■ What the task requires: Retype the lines running from the one holding "### Parameters" through the one holding "# Table: GTH_Tarea_Respons", both included. Don't include any pictures in your answer.

Rows taken from a dataset:

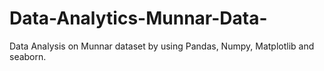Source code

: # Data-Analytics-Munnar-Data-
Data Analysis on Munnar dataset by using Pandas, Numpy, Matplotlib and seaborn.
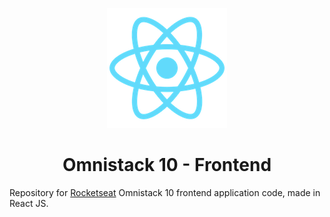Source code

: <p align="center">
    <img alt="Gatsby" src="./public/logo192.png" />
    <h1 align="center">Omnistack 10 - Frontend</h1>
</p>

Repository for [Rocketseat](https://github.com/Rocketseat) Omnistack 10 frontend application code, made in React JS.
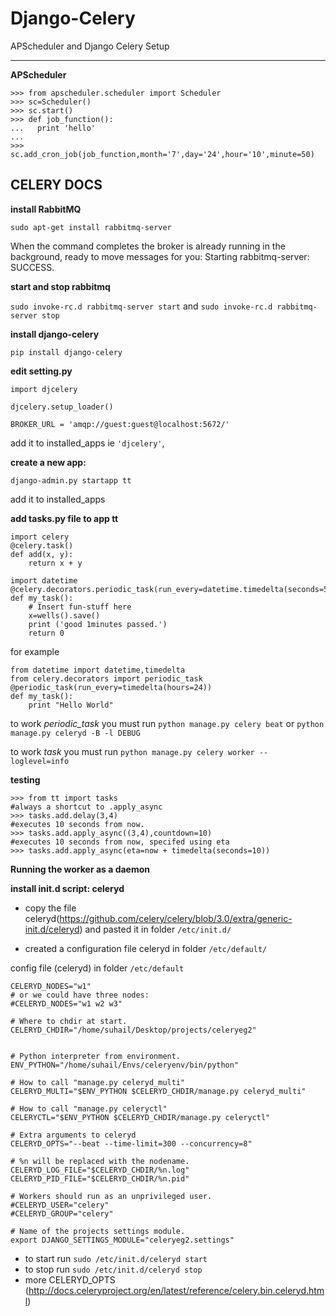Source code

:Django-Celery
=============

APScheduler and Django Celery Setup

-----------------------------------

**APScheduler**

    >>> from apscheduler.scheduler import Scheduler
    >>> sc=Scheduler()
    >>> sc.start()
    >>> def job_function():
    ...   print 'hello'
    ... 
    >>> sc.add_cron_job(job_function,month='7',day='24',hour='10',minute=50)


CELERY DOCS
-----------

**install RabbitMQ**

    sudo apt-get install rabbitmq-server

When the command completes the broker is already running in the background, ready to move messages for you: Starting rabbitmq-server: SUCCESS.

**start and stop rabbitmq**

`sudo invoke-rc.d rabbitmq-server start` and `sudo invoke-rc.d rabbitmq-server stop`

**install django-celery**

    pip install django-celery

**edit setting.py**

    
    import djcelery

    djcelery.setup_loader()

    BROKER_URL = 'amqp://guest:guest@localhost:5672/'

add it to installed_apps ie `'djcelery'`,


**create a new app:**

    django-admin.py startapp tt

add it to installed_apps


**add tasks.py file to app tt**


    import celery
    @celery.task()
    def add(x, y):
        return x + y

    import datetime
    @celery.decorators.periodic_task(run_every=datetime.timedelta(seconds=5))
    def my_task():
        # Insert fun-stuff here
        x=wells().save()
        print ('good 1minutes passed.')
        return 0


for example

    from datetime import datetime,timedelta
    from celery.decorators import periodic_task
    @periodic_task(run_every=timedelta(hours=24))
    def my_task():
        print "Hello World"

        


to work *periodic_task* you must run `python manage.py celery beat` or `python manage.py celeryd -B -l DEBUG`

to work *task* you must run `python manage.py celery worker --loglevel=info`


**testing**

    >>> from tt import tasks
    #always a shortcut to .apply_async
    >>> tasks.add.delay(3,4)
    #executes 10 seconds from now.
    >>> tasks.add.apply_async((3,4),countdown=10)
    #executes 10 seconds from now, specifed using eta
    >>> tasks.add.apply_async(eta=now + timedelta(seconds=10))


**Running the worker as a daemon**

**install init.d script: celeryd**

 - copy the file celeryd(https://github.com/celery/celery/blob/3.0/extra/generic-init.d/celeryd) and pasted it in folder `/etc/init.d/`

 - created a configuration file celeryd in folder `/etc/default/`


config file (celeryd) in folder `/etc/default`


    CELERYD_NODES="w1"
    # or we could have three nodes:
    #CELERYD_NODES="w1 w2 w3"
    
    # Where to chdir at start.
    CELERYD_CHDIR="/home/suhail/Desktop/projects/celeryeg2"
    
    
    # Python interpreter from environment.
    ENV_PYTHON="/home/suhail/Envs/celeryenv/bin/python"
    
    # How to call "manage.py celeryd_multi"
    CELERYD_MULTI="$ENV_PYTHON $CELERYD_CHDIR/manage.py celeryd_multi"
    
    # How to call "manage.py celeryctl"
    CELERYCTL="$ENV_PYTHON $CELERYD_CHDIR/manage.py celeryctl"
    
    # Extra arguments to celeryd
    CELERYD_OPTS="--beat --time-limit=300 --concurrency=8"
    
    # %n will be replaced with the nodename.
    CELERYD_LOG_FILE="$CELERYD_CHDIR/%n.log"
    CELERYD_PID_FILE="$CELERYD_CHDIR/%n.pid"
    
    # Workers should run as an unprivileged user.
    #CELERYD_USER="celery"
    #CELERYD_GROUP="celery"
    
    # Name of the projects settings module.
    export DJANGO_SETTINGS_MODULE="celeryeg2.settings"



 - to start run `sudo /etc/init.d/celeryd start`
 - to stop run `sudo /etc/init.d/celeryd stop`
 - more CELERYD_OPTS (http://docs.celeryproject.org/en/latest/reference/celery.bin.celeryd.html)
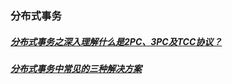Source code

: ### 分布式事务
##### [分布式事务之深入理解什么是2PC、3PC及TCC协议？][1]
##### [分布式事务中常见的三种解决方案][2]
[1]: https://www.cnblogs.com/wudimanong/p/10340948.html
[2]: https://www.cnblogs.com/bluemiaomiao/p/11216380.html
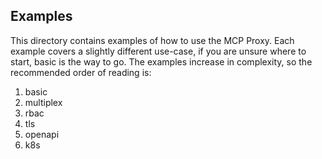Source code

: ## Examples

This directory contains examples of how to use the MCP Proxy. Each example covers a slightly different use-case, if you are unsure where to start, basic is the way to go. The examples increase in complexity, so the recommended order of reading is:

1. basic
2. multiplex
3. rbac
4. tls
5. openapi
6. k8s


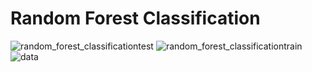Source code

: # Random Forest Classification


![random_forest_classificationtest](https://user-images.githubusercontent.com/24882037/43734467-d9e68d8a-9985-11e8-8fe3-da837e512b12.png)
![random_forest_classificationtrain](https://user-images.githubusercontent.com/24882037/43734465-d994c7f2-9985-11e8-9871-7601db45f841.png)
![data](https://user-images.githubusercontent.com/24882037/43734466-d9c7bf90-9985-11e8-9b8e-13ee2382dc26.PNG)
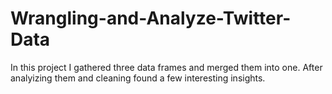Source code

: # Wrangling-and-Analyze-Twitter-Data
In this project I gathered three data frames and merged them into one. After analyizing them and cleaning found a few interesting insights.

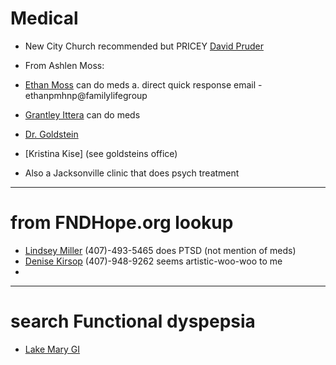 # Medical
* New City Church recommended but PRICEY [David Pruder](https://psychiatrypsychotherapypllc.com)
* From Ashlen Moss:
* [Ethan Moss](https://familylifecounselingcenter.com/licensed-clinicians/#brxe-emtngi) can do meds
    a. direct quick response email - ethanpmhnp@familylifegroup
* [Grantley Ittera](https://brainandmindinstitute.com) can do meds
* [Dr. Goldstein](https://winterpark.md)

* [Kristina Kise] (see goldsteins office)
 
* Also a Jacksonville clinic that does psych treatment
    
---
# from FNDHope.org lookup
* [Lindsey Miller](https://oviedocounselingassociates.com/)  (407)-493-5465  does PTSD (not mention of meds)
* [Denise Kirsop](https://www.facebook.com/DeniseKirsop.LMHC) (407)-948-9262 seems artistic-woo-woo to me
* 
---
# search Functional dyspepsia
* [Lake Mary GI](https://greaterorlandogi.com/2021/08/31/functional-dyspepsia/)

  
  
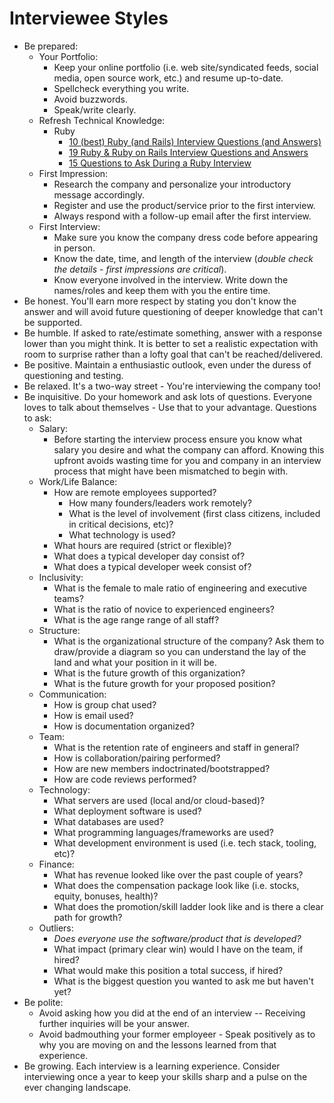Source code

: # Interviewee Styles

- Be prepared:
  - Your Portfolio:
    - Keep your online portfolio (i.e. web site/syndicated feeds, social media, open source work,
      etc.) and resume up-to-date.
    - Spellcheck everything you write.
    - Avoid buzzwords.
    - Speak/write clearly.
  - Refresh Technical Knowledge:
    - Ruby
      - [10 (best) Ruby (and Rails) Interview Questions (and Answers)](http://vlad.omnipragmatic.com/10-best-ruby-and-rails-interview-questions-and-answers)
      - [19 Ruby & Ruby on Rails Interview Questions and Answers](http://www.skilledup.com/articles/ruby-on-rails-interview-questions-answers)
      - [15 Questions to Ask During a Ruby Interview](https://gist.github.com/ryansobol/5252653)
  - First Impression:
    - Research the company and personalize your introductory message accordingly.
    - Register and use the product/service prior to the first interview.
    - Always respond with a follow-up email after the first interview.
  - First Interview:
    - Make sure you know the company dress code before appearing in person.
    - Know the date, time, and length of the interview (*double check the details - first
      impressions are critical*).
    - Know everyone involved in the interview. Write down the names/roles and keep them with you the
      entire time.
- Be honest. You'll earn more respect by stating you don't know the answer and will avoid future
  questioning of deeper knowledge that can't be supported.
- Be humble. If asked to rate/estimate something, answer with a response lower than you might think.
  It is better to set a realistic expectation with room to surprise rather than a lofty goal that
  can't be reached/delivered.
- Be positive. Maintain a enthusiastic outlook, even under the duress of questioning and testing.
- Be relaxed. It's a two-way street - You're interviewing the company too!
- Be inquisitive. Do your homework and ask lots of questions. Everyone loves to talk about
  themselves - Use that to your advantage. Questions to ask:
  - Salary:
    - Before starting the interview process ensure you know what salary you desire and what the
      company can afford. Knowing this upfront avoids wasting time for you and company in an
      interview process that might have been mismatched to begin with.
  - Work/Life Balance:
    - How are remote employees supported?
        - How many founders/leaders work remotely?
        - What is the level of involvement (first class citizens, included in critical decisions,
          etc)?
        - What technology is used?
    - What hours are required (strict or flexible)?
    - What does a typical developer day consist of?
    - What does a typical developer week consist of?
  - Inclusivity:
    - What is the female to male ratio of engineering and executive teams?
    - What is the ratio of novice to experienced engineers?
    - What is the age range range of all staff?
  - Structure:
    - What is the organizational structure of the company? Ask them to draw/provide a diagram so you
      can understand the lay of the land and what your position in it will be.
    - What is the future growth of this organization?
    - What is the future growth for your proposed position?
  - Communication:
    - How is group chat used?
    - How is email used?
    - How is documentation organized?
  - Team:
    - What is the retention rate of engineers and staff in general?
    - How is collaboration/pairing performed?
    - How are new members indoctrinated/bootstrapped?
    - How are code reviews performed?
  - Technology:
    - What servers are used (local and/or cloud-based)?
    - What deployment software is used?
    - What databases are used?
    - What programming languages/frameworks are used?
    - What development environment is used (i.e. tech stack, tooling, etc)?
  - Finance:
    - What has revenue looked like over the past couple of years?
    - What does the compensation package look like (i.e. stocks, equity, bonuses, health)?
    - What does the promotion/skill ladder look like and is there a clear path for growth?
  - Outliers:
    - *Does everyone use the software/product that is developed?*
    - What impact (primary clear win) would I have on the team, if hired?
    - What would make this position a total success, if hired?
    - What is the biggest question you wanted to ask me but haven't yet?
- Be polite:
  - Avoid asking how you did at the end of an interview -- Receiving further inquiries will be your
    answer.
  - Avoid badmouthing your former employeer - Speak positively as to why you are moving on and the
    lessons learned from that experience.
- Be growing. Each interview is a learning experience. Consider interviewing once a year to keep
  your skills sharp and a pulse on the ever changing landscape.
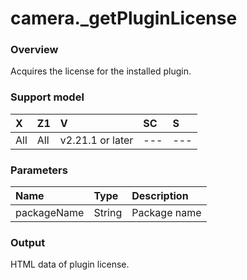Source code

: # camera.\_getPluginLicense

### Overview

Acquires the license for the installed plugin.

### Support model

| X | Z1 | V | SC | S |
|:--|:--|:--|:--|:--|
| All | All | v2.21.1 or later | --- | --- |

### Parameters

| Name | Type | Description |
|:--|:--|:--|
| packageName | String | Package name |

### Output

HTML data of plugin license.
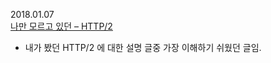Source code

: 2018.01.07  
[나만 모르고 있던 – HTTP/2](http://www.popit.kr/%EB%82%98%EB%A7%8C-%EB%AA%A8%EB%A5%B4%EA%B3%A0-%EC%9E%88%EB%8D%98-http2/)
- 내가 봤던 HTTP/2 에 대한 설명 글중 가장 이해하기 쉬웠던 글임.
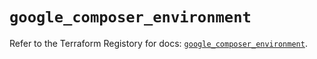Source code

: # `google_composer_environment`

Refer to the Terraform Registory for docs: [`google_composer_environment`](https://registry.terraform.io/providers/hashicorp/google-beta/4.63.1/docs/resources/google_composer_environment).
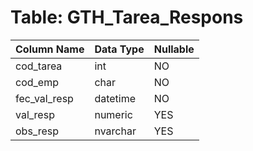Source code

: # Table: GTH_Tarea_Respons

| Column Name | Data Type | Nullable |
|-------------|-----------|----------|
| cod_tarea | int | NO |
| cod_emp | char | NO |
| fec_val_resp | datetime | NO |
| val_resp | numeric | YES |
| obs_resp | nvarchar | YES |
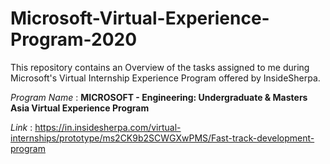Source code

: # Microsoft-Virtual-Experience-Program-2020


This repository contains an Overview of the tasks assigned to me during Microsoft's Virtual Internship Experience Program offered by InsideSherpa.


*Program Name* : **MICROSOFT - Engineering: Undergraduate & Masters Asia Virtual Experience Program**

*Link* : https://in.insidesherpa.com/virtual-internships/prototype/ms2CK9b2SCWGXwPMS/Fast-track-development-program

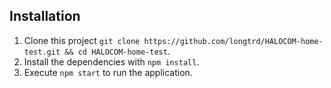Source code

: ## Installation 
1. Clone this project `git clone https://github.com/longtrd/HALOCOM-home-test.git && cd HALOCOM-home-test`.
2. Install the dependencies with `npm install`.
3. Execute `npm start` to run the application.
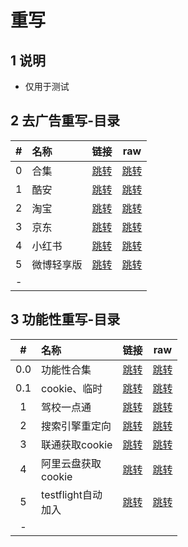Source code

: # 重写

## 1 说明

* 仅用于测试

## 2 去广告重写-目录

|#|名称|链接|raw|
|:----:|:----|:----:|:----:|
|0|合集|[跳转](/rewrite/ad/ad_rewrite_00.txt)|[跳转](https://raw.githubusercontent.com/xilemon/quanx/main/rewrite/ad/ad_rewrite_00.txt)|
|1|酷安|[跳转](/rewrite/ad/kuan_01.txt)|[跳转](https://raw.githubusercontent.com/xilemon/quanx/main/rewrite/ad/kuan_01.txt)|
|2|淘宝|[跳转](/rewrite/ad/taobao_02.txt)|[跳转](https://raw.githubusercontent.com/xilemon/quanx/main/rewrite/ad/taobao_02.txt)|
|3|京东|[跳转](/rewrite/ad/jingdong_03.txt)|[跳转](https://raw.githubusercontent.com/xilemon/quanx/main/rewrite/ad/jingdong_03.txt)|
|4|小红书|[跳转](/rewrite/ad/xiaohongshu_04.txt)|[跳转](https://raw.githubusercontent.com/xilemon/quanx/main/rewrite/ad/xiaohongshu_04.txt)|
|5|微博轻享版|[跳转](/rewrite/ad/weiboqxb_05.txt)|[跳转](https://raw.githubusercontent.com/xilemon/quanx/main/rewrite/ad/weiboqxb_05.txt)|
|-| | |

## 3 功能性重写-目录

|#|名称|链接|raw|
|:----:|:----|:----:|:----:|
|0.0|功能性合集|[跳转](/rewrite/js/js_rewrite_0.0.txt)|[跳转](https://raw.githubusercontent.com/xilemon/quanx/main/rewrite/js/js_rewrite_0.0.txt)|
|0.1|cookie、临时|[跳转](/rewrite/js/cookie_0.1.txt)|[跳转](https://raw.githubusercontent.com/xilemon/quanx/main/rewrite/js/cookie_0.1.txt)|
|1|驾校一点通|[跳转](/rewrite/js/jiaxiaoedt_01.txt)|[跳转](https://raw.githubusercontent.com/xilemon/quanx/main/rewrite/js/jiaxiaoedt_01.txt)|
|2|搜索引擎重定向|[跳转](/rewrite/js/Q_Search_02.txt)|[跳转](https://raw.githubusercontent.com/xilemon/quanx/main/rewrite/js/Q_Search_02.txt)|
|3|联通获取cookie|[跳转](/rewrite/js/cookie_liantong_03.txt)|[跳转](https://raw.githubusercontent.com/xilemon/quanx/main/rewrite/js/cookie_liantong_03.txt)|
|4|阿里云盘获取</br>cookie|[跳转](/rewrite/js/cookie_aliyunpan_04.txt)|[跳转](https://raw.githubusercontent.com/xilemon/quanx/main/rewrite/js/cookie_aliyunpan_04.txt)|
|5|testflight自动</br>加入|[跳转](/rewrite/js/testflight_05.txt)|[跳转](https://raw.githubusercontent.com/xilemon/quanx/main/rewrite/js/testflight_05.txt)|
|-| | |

■ Answer:
### Parameters

| Name | Type | Description |
|:--|:--|:--|
| packageName | String | Package name |

### Output

HTML data of plugin license.
Source code

: 2018.01.07  
[나만 모르고 있던 – HTTP/2](http://www.popit.kr/%EB%82%98%EB%A7%8C-%EB%AA%A8%EB%A5%B4%EA%B3%A0-%EC%9E%88%EB%8D%98-http2/)
- 내가 봤던 HTTP/2 에 대한 설명 글중 가장 이해하기 쉬웠던 글임.
Source code

: # `google_composer_environment`

Refer to the Terraform Registory for docs: [`google_composer_environment`](https://registry.terraform.io/providers/hashicorp/google-beta/4.63.1/docs/resources/google_composer_environment).
Source code

: # Table: GTH_Tarea_Respons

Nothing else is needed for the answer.